Zakah is paid to eight groups of people. They are mentioned in verse 60 or surah 9, which is translated as follows: "Charitable donations are only for the poor and the needy, and those who work in the administration of such donations, and those whose hearts are to be won over, for the freeing of people in bondage and debtors, and to further God's cause, and for the traveler in need. This is a duty ordained by God, and God is All-knowing, Wise."

It is clear that bank savings are zakahable, every year, as long as the saver is a zakah payer, i.e. owning more than the threshold of zakah.

Paying zakah for God's cause

Could you please explain the category 'to serve God's cause' as one for which zakah funds may be utilized?
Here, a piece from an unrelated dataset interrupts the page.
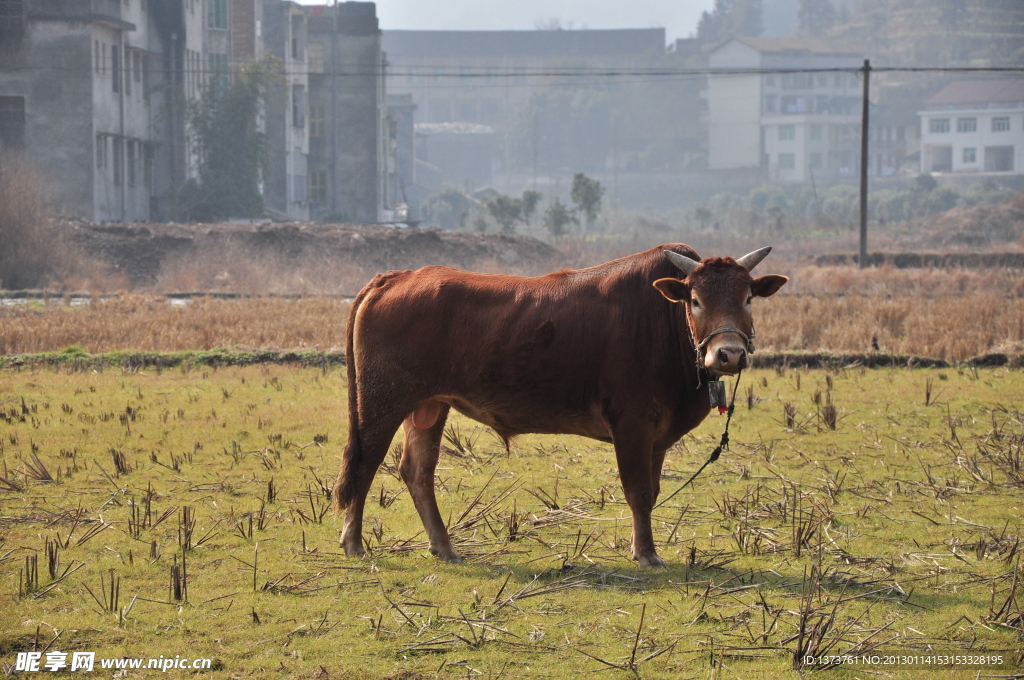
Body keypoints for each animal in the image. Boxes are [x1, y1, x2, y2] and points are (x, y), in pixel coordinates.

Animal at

This seems to be a rather undefined category. How do we spend such allocated zakah funds? A.R.

The Quranic verse that defines the beneficiaries of zakah is verse 60 in surah 9. It translates as follows: "Charitable donations are only for the poor and the needy, and those who work in the administration of such donations, and those whose hearts are to be won over, for the freeing of people in bondage and debtors, and to further God's cause, and for the traveler in need. This is a duty ordained by God, and God is All-knowing, Wise." Whereas the first four categories are preceded by the preposition 'to', the other four are preceded by 'for'. There is a clear difference between the two. In the case of the first four, you have to give zakah to them so that they own it, while in the other four categories, you can take action to relieve the situation. Thus, in the case of an insolvent debtor, you may pay zakah directly to his creditor, so that the burden of debt is reduced or removed. In the case of a stranded traveller, you can buy his train or plane ticket, or pay his travel expenses in some other way, to enable him to reach his home.

Scholars of olden days defined "fi sabeel Allah", or 'furthering God's cause', as "Jihad and Haj". This means that one can pay someone to meet the expenses of pilgrimage, or to assist in a campaign of Jihad. Contemporary scholars widen the definition further so as to include whatever improves the conditions of the Muslim community in general, helping people to be able to stand on their feet or to achieve excellence in their fields. One area mentioned in particular is education. Thus, it is perfectly acceptable to pay a student his school or university fees, or to buy his books, or his living expenses during his education. He may not be poor, but he may be unable to meet all the expenses of his education.

There is no doubt that enabling the community to have enough scholars, scientists, doctors, engineers, etc. contributes well to furthering God's cause. The Muslim community should have enough of these to meet all its needs so that it becomes self-sufficient in all areas, able to protect itself against its enemies and to ensure steady progress and prosperity for all its citizens.